Las exportaciones manufactureras siguen siendo hasta ahora un motor clave para el crecimiento de la economía mexicana, pero se moderarán en el segundo y tercer trimestre del año, sólo para adoptar un ritmo más sustentable, estimó BofA Merrill Lynch Global Research (BofAML).

La institución financiera señaló que una ligera desaceleración de las exportaciones mexicanas también encaja con su previsión de que el crecimiento de México será más balanceado en 2011, por lo que su pronóstico para el PIB continúa siendo de 4.0 por ciento.

Reiteró que es improbable una intervención del Banco de México (Banxico) para limitar la apreciación del peso, dirigida a evitar impactos negativos para el desempeño de las exportaciones, pues evolucionan con amplio respaldo en la recuperación de la demanda estadunidense.

El economista en jefe para México de BofAML, Edgar Camargo, expuso que en lo que va de 2011 las cifras del balance comercial de México indican que la demanda externa tiene una función relevante para sostener el dinamismo de la actividad económica.

De enero a abril de 2011 la fuerza de las exportaciones continuó superando a las importaciones, dando como resultado un superávit comercial total de 2,680 millones de dólares, 465% mayor que la cifra de igual lapso de 2010.

Las exportaciones mexicanas sumaron 109.8 mil millones de dólares durante igual lapso, con un robusto crecimiento de 20% anual; las exportaciones petroleras crecieron 38.2% anual y las no petroleras avanzaron 17.1 por ciento anual.

En estas últimas, las ventas manufactureras al exterior (representan 79% de las totales) crecieron 16.6% anual, impulsadas por las resistentes exportaciones de la industria automotriz hacia Estados Unidos, destino principal de exportaciones mexicanas.

Así, el equipo de Economía para Estados Unidos de BofAML espera que la actividad industrial estadounidense se modere en 2011, con una reducción en el crecimiento hacia 4.7%, contra el 5.3% visto el año pasado.
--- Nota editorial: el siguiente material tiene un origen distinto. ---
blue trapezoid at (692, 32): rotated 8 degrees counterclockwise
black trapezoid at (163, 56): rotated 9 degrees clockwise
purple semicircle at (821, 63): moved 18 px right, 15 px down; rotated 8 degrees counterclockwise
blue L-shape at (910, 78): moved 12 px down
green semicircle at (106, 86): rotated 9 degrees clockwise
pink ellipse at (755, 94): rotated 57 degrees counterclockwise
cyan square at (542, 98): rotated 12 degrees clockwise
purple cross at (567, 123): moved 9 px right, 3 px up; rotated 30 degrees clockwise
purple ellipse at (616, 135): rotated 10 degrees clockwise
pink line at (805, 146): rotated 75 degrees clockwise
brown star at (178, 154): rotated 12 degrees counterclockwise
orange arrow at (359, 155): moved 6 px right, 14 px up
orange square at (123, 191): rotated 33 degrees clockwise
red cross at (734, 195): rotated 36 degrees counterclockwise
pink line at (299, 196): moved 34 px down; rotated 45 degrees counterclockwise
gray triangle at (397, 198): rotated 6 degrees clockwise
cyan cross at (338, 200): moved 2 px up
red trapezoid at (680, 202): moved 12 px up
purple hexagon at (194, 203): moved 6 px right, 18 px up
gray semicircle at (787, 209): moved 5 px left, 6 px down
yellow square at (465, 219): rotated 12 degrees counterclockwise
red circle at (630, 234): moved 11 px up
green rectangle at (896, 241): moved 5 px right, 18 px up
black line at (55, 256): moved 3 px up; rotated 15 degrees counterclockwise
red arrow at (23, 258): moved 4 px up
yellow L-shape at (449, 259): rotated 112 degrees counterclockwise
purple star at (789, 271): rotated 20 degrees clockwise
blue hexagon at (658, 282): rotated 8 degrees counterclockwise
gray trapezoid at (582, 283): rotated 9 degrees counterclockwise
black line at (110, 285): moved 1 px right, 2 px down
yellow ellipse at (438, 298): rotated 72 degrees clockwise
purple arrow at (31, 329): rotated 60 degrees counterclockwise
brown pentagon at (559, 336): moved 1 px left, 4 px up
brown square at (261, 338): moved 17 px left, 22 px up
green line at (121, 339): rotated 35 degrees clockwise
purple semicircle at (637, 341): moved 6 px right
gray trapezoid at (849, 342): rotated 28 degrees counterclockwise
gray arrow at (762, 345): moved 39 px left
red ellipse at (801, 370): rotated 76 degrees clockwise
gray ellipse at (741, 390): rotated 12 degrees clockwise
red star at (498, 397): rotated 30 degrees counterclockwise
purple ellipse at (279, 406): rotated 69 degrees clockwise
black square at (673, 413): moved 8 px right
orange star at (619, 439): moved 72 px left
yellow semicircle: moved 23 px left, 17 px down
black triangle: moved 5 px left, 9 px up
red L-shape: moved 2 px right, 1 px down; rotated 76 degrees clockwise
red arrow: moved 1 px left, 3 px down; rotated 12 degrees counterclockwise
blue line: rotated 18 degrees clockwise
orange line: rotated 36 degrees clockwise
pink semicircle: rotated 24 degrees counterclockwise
En lo que va del año, la expansión sostenida del sector manufacturero estadounidense ha permitido que la actividad industrial de México crezca a un paso relativamente robusto.

Sin embargo, espera que en el segundo trimestre comiencen a manifestarse algunos efectos temporales de disrupciones generadas en la cadena de suministro de la industria automotriz estadunidense por el terremoto en Japón.
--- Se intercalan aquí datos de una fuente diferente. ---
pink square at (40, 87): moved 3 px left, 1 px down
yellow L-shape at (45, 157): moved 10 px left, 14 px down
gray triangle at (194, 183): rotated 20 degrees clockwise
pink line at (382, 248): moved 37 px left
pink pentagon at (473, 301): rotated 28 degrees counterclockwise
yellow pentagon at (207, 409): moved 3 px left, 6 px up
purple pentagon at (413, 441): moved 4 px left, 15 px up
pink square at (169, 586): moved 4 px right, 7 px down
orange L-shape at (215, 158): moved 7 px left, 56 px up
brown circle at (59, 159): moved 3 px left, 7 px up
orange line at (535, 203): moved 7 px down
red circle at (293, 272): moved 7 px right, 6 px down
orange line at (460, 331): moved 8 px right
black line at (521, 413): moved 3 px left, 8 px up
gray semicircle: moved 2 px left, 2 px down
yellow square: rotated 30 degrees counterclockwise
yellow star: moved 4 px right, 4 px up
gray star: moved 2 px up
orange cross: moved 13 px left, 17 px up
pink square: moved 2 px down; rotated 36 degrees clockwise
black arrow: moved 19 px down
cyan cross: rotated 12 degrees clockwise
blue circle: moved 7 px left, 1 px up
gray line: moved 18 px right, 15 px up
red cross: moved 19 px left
Indicó que en Estados Unidos, una fuerte caída de la producción automotriz ya impactó a las cifras de actividad industrial en abril pasado, produciendo una cifra neutra de crecimiento.
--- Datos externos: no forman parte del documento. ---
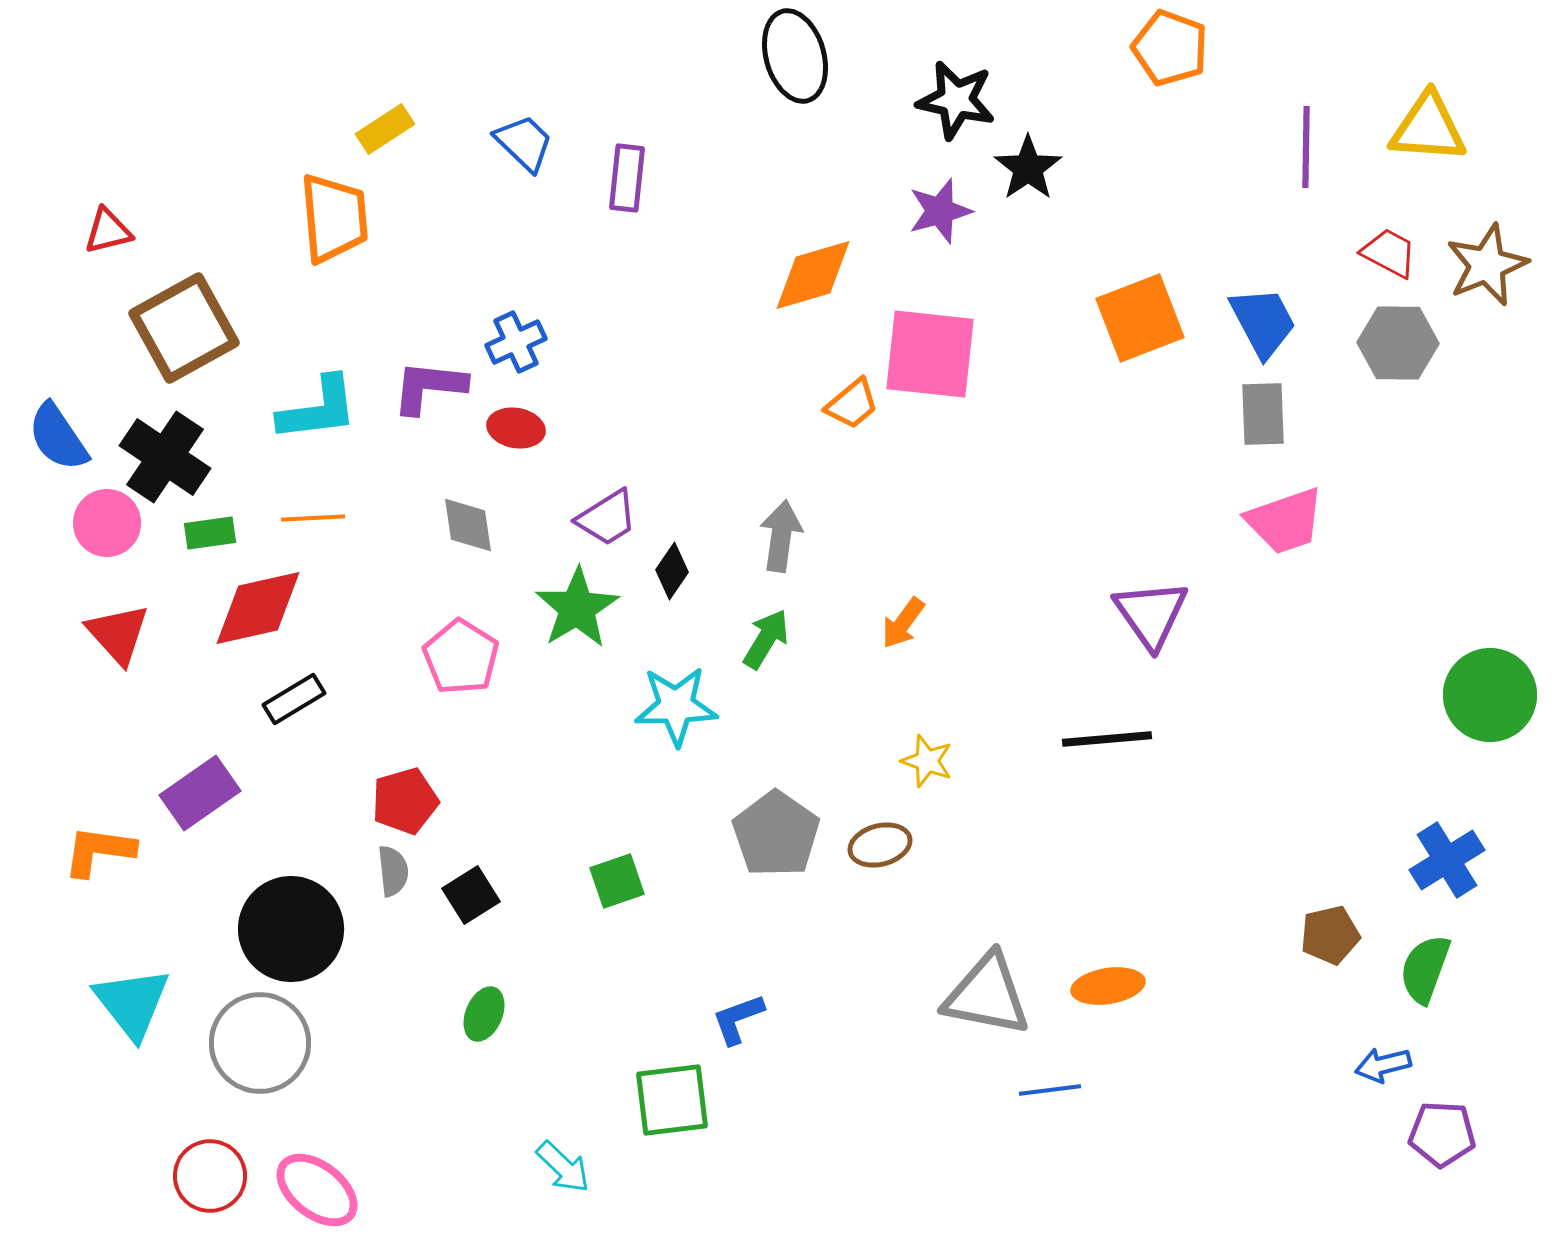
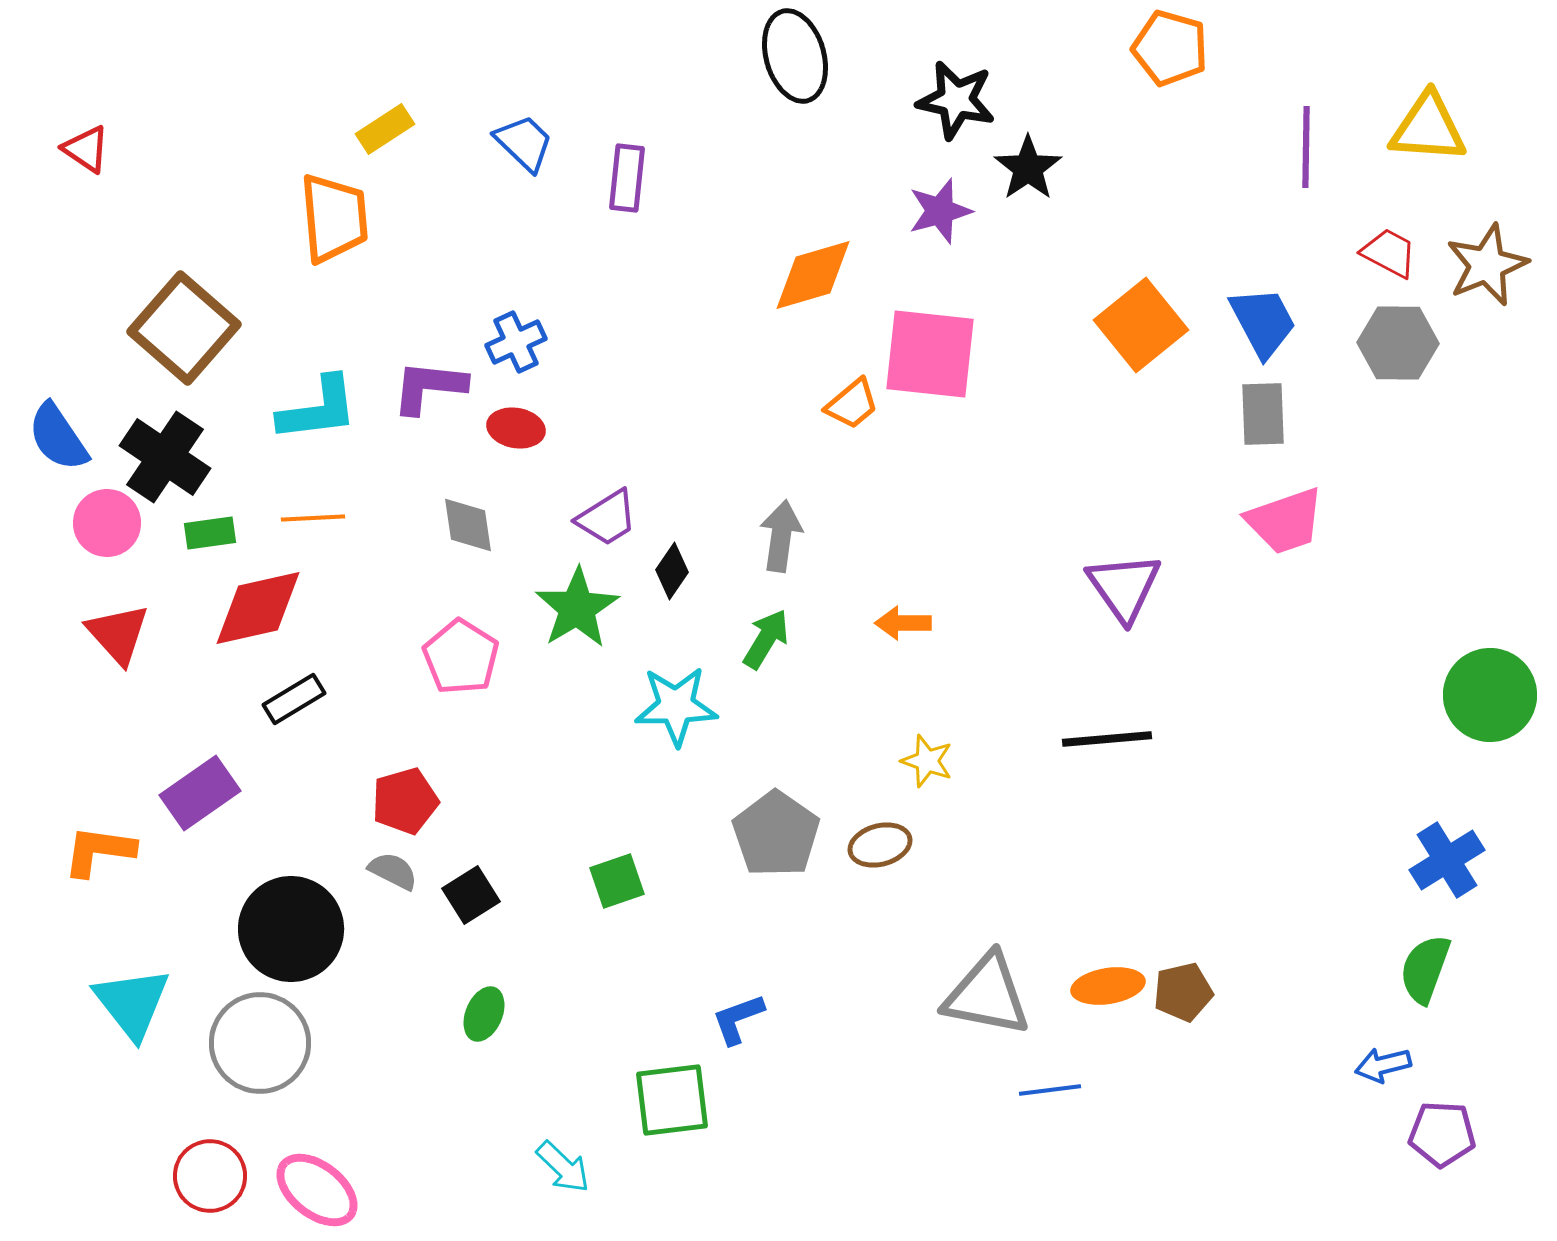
orange pentagon at (1170, 48): rotated 4 degrees counterclockwise
red triangle at (108, 231): moved 22 px left, 82 px up; rotated 48 degrees clockwise
orange square at (1140, 318): moved 1 px right, 7 px down; rotated 18 degrees counterclockwise
brown square at (184, 328): rotated 20 degrees counterclockwise
purple triangle at (1151, 614): moved 27 px left, 27 px up
orange arrow at (903, 623): rotated 54 degrees clockwise
gray semicircle at (393, 871): rotated 57 degrees counterclockwise
brown pentagon at (1330, 935): moved 147 px left, 57 px down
En México, aunque las cifras de producción industrial de abril serán publicadas hasta mediados de junio, los datos de la Asociación Mexicana de la Industria Automotriz (AMIA) ya sugieren que la producción industrial se debilitará en el segundo trimestre.

El reporte de abril de la AMIA muestra que, mientras las exportaciones automotrices y las ventas domésticas ya se moderan (con crecimiento de 5.9 y 8.0%, en ese orden), la producción automotriz cayó 10.4% anual.

De esta última, la producción total para exportación cayó 8.9% anualizado en abril, mientras que la producción de las compañías japonesas registró una caída más sustancial, explica BofAML.

Sin embargo, el descenso en la producción automotriz en abril responde a la decisión de algunas automotrices japonesas de adelantar los paros técnicos programados para mayo-junio, y al efecto de temporada de la Semana Santa, que tuvo lugar en abril este año, y no en marzo como en 2010.

"Seguimos proyectando una moderación adicional para la manufactura ûimpulsada principalmente por la actividad de la industria automotriz y las exportacionesû, en el segundo y tercer trimestre de 2011, pero sólo para adoptar un ritmo más sustentable", estimó.